We’ll start with some breaking news: The United States and Russia on Thursday carried out a major prisoner swap that included the release of Wall Street Journal reporter Evan Gershkovich and former U.S. Marine Paul Whelan. FP’s Amy Mackinnon and Robbie have the story here.

Here’s what else is on tap for the day: U.S. adversaries are already meddling in the 2024 U.S. presidential election, Ukraine claims it played a role in the Wagner Group’s deadliest day ever in Africa, and Taiwan’s new U.S. envoy is a self-described “dragon warrior.”


Spinning Up the Troll Farms

A vote sign is seen in a polling location as voters check in to cast ballots in Atlanta, Georgia on May 21.
A vote sign is seen in a polling location as voters check in to cast ballots in Atlanta, Georgia on May 21.

Voters check in to cast ballots at a polling location in Atlanta on May 21.Elijah Nouvelage/Getty Images

OK, we’ve already said it, but the last month-plus of news was insane. There was a big NATO summit. Former U.S. President Donald Trump came within an inch of being killed by an assassin’s bullet at a Pennsylvania rally. The Republicans had a convention. U.S. President Joe Biden dropped his reelection bid and passed the baton to Vice President Kamala Harris. Israeli Prime Minister Benjamin Netanyahu came to Washington, and days later, his country was on the brink of a wider regional war.

Now you can add one more news story to the running tally: Iran has joined the list of U.S. adversaries trying to interfere in the U.S. election in November, U.S. intelligence agencies believe.

The U.S. intelligence community expects that Iran and Russia are adjusting their disinformation strategies to undermine democratic institutions, foment discord, and change public opinion in light of last month’s events, said a U.S. intelligence official, who spoke to reporters on condition of anonymity based on ground rules set by the intelligence community.

Different strokes. But foreign countries have different approaches for how they’re targeting the American public.

The U.S. intelligence community has already observed Iran trying to influence the election, drawing on fake online personas and troll farms in an effort to spread disinformation to harm Trump’s chances at winning another term in the White House. “Iran’s preference is focused on this core interest,” the official said.

The Trump administration withdrew the United States from the 2015 Iran nuclear deal three years after it was signed, leading to intense tit-for-tat skirmishes in the Middle East that culminated in the January 2020 U.S. drone strike that killed Islamic Revolutionary Guard Corps-Quds Force commander Qassem Suleimani and retaliatory Iranian attacks.

Iran has also tried to exacerbate tensions in the U.S.-Israeli relationship since the war with Hamas broke out last October.

Collected data:
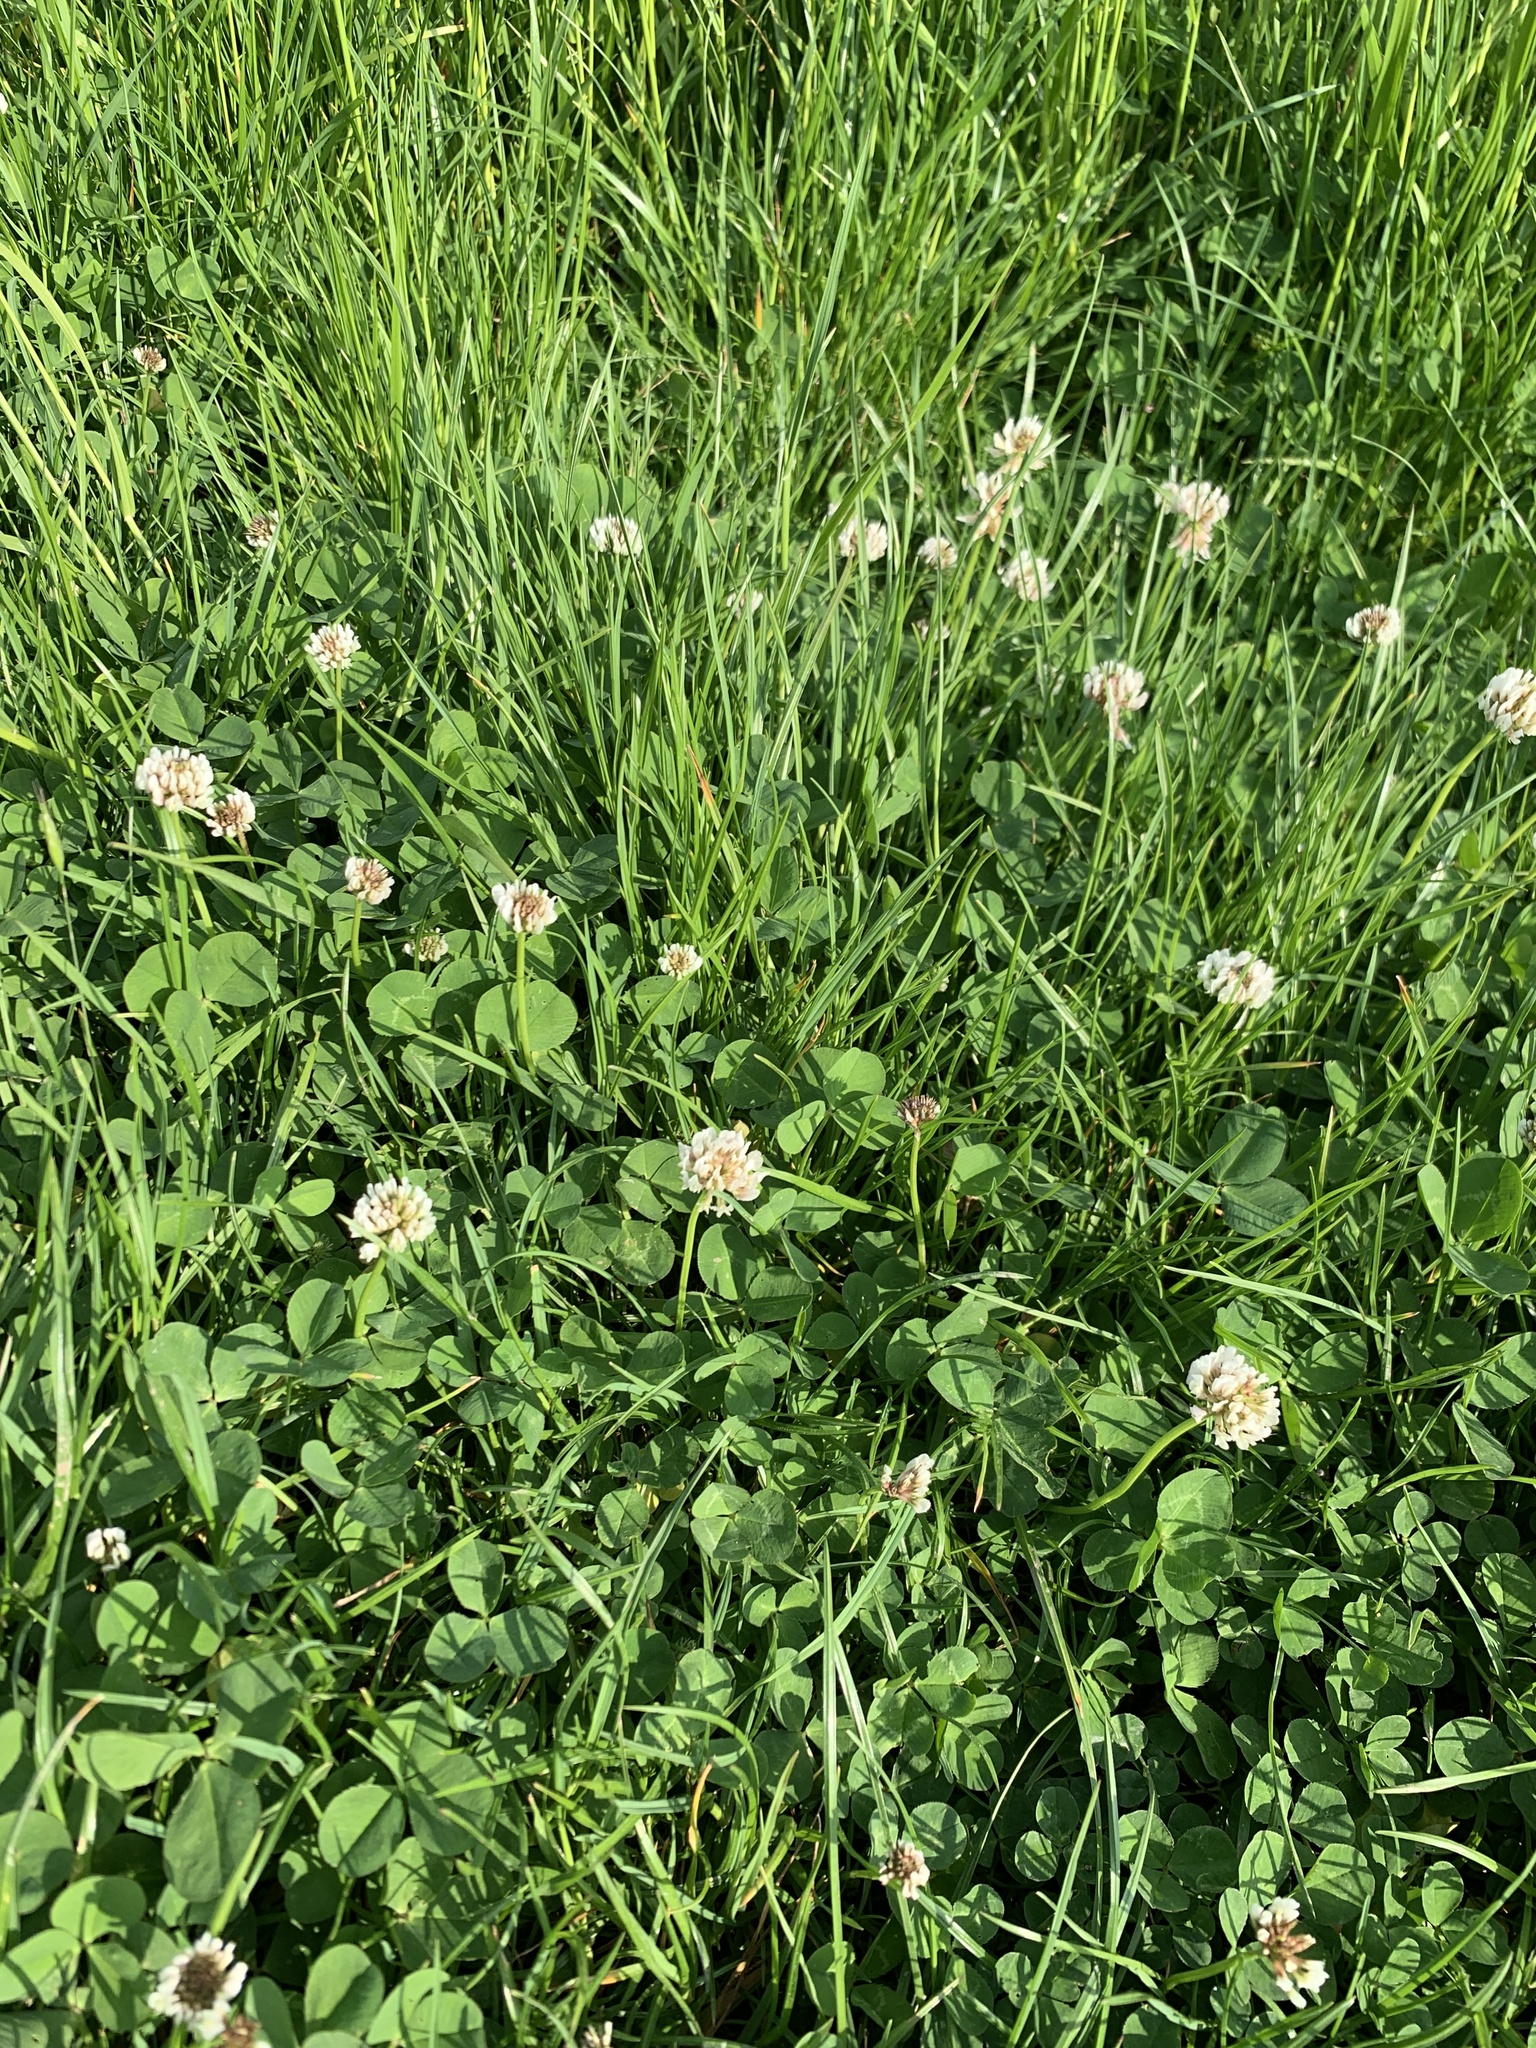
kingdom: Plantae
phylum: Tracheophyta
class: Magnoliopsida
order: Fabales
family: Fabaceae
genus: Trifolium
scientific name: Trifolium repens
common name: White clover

---

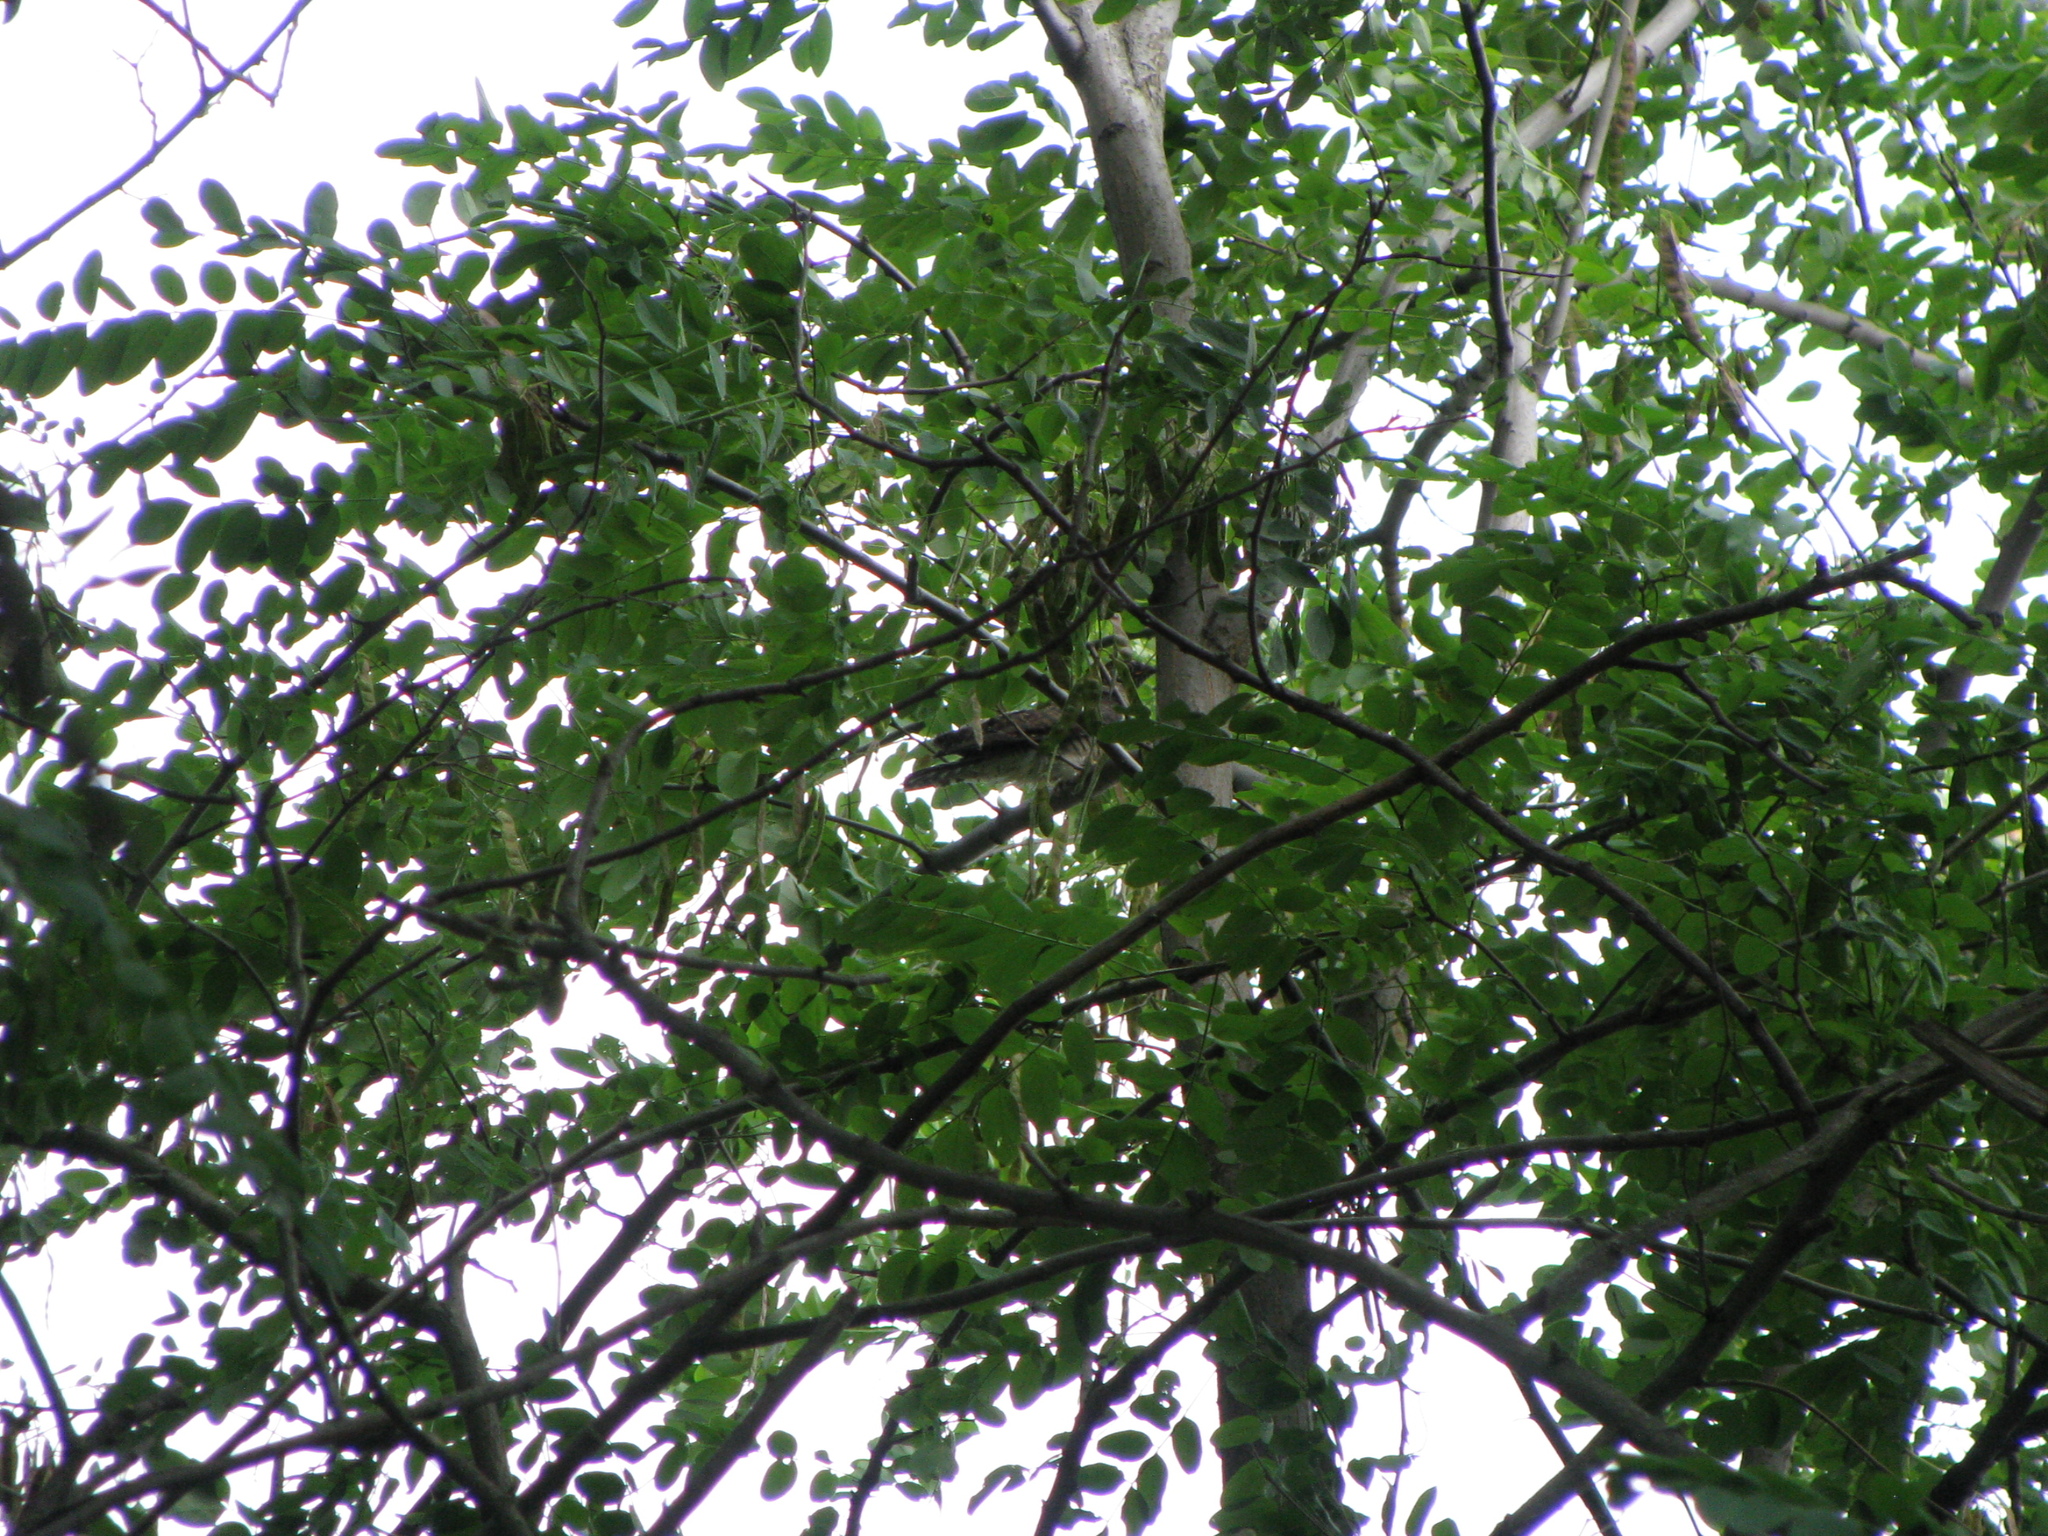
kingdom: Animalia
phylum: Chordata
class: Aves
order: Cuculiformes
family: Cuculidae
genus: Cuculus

Problem description:
Continue the news briefing about foreign meddling in the 2024 U.S. election, picking up after its last sentence.

In response:
Iran has a long history of sophisticated meddling. In 2021, for instance, the U.S. Justice Department charged two Iranian hackers with election interference for posing as pro-Trump Proud Boys and sending threatening emails to Democrats.

Meanwhile, Schafer, the disinformation expert, said that Russia is heavily leaning into right-wing conspiracy theories, including about the Trump assassination attempt, but said that the Kremlin expresses no clear preference for Trump in their efforts.

China is probably not planning to influence the result of the U.S. election, the official said, though Beijing did target propaganda at down-ballot candidates with social media campaigns in the 2022 midterm elections.

The U.S. Office of the Director of National Intelligence in February issued a public threat assessment warning that “Beijing is expanding its global covert influence posture to better support the [Chinese Communist Party’s] goals. The [People’s Republic of China] aims to sow doubts about U.S. leadership, undermine democracy, and extend Beijing’s influence.” (China’s ambassador to the United States, Xie Feng, said his country has no such plans at an event in Washington last week.)

Scaling up. The scale of foreign disinformation targeting U.S. elections is growing, especially with artificial intelligence powering it, and it’s getting more sophisticated, too.

“The bad news … is the power of AI, that its scale and speed can spread disinformation at an exponentially rapid rate,” Sen. Mark Warner, the chairman of the Senate Intelligence Committee, said during a talk at the Reagan Forum last week. “Foreign adversaries know disinformation and misinformation is cheap and it works.”

Warner said another potential threat is “the fact that Americans believe a lot more crazy stuff.”

“You go back again, way back in 2016, oftentimes the Russians had to plant the false implication and then elevate it. But now they can simply elevate or promote the crazy things that Americans say,” he said.

“I don’t think [foreign adversaries] are responsible for the discord here, but that presents a huge opening for them,” said Bret Schafer, a senior fellow for media and digital disinformation at the Alliance for Securing Democracy. “So when you have more radicalized people, more willing to believe divisive, corrosive narratives, that’s an opportunity for them.”

The U.S. intelligence official said foreign actors, especially Russia, are getting more professional, including by co-opting marketing and public relations firms to try to shape U.S. public opinion with fake websites and campaigns, even though Western authorities are catching up.

Worst case. There are influence campaigns, and then there’s the potential for even greater harm, such as direct hacks of voting machines.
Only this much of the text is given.